大地の陽番外編 | ナノ


 




──七夕。


天の向こうでは、牽牛が織女と逢瀬を果たしていると言う。





今頃、一年一度、たった一日だけの温もりを抱いて。

募らせてきた想いを伝えているのだろうか。









逢えなかった日々の、切なさを

たった一日で




埋められるのだろうか‥
















「はい、願い事を書いてね。バタバタしてるうちに、もう明日だよ」

「うん、もう七夕だよね‥‥‥切ないなぁ」

「どうしたのゆきちゃん、いきなり」



望美が短冊を配っていると、ゆきがはぁ‥と深い溜め息を落としていた。



「あのね、七夕って切ないと思わない?」

「七夕が?どうして?」

「突然だな。何故そう思うんだ」

「だってね、九郎さん。

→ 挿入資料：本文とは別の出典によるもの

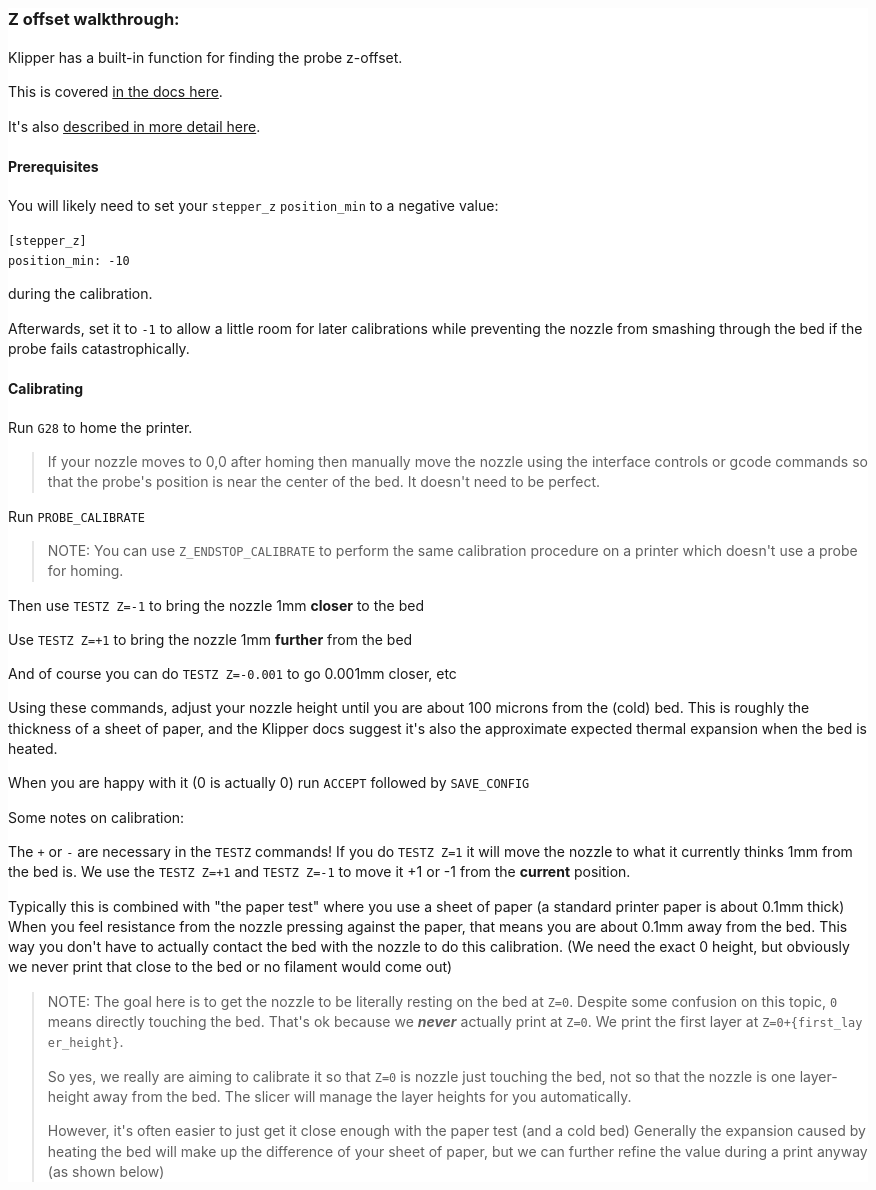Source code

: ### Z offset walkthrough:

Klipper has a built-in function for finding the probe z-offset.

This is covered [in the docs here](https://www.klipper3d.org/Probe_Calibrate.html#calibrating-probe-z-offset).

It's also [described in more detail here](https://www.klipper3d.org/Bed_Level.html#the-paper-test).

#### Prerequisites

You will likely need to set your `stepper_z` `position_min` to a negative value:

    [stepper_z]
    position_min: -10

during the calibration.

Afterwards, set it to `-1` to allow a little room for later calibrations while preventing the nozzle from smashing through the bed if the probe fails catastrophically.

#### Calibrating

Run `G28` to home the printer.

> If your nozzle moves to 0,0 after homing then manually move the nozzle using the interface controls or gcode commands so that the probe's position is near the center of the bed. It doesn't need to be perfect.

Run `PROBE_CALIBRATE`

> NOTE: You can use `Z_ENDSTOP_CALIBRATE` to perform the same calibration procedure on a printer which doesn't use a probe for homing.

Then use `TESTZ Z=-1` to bring the nozzle 1mm **closer** to the bed

Use `TESTZ Z=+1` to bring the nozzle 1mm **further** from the bed

And of course you can do `TESTZ Z=-0.001` to go 0.001mm closer, etc

Using these commands, adjust your nozzle height until you are about 100 microns from the (cold) bed. This is roughly the thickness of a sheet of paper, and the Klipper docs suggest it's also the approximate expected thermal expansion when the bed is heated.

When you are happy with it (0 is actually 0) run `ACCEPT` followed by `SAVE_CONFIG`

Some notes on calibration:

The `+` or `-` are necessary in the `TESTZ` commands! If you do `TESTZ Z=1` it will move the nozzle to what it currently thinks 1mm from the bed is. We use the `TESTZ Z=+1` and `TESTZ Z=-1` to move it +1 or -1 from the **current** position.

Typically this is combined with "the paper test" where you use a sheet of paper (a standard printer paper is about 0.1mm thick) When you feel resistance from the nozzle pressing against the paper, that means you are about 0.1mm away from the bed. This way you don't have to actually contact the bed with the nozzle to do this calibration. (We need the exact 0 height, but obviously we never print that close to the bed or no filament would come out)

> NOTE: The goal here is to get the nozzle to be literally resting on the bed at `Z=0`. Despite some confusion on this topic, `0` means directly touching the bed. That's ok because we ***never*** actually print at `Z=0`. We print the first layer at `Z=0+{first_layer_height}`.
>
> So yes, we really are aiming to calibrate it so that `Z=0` is nozzle just touching the bed, not so that the nozzle is one layer-height away from the bed. The slicer will manage the layer heights for you automatically.
>
> However, it's often easier to just get it close enough with the paper test (and a cold bed) Generally the expansion caused by heating the bed will make up the difference of your sheet of paper, but we can further refine the value during a print anyway (as shown below)
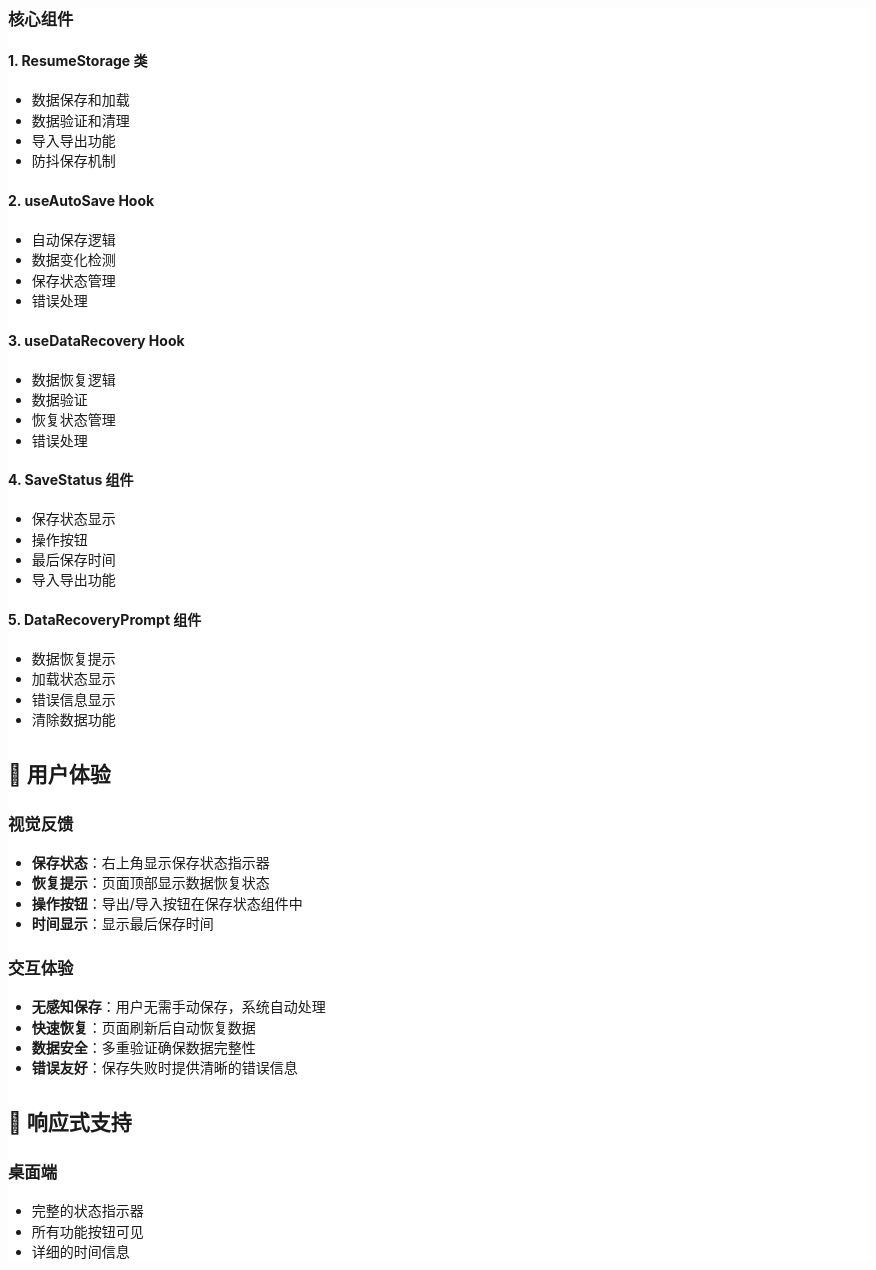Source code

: ### 核心组件

#### 1. ResumeStorage 类
- 数据保存和加载
- 数据验证和清理
- 导入导出功能
- 防抖保存机制

#### 2. useAutoSave Hook
- 自动保存逻辑
- 数据变化检测
- 保存状态管理
- 错误处理

#### 3. useDataRecovery Hook
- 数据恢复逻辑
- 数据验证
- 恢复状态管理
- 错误处理

#### 4. SaveStatus 组件
- 保存状态显示
- 操作按钮
- 最后保存时间
- 导入导出功能

#### 5. DataRecoveryPrompt 组件
- 数据恢复提示
- 加载状态显示
- 错误信息显示
- 清除数据功能

## 🎨 用户体验

### 视觉反馈
- **保存状态**：右上角显示保存状态指示器
- **恢复提示**：页面顶部显示数据恢复状态
- **操作按钮**：导出/导入按钮在保存状态组件中
- **时间显示**：显示最后保存时间

### 交互体验
- **无感知保存**：用户无需手动保存，系统自动处理
- **快速恢复**：页面刷新后自动恢复数据
- **数据安全**：多重验证确保数据完整性
- **错误友好**：保存失败时提供清晰的错误信息

## 📱 响应式支持

### 桌面端
- 完整的状态指示器
- 所有功能按钮可见
- 详细的时间信息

織姫と彦星は年に一度しか逢えないんだよ?その他の日はずっと逢えないんだよ?」

「それは、そうだが‥?」

「でも、元からそんな伝承だろ?今更じゃないのか、元宮」



──七夕の日は笹に飾り付けをして、短冊に願い事を書いて吊るす──


元来、七夕の日に神事はあった。

だが、願い事を書くなんて習慣は京になかった。
そんな七夕行事を持ち込んだ当の本人は、譲に向かって渋い顔をしている。



「はい、弁慶さん」

「ありがとうございます」



短冊を配った望美に礼を述べ、筆を取る。
そうしながら、弁慶はそんなゆきをにこやかに眺めていた。



「そうだけど!‥‥‥私だったら一年に一度しか、すっ‥‥好きな人と逢えないなんて嫌だなぁって思うもん」

「まぁ、それもそうだよね」

「しかも川の向こうに好きな人はいるのが分かってるのに、渡れないから逢えないんだよ?」



二人を隔てる川があるから、逢えない。
一年に一度、橋が架かる七夕の夜までずっと。



「でも、去年までは何とも思わなかったんでしょう?」

「‥‥そんな事ないけど、今年は違うと言うか‥」



ちらり、とゆきが視線を向けた先。
そちらに眼を向けると、九郎でさえも「成る程」と頷いた。



「君が織女なら、きっと寂しさのあまり泣いているでしょうね」



ゆきと眼が合った弁慶が笑顔のまま訊ねる。



「うっ‥‥‥泣きます。だって」

「だって?」

「‥‥‥ずっと、傍にいたいもん‥」



頬を赤らめながらの言葉に、弁慶の笑みは更に深くなった。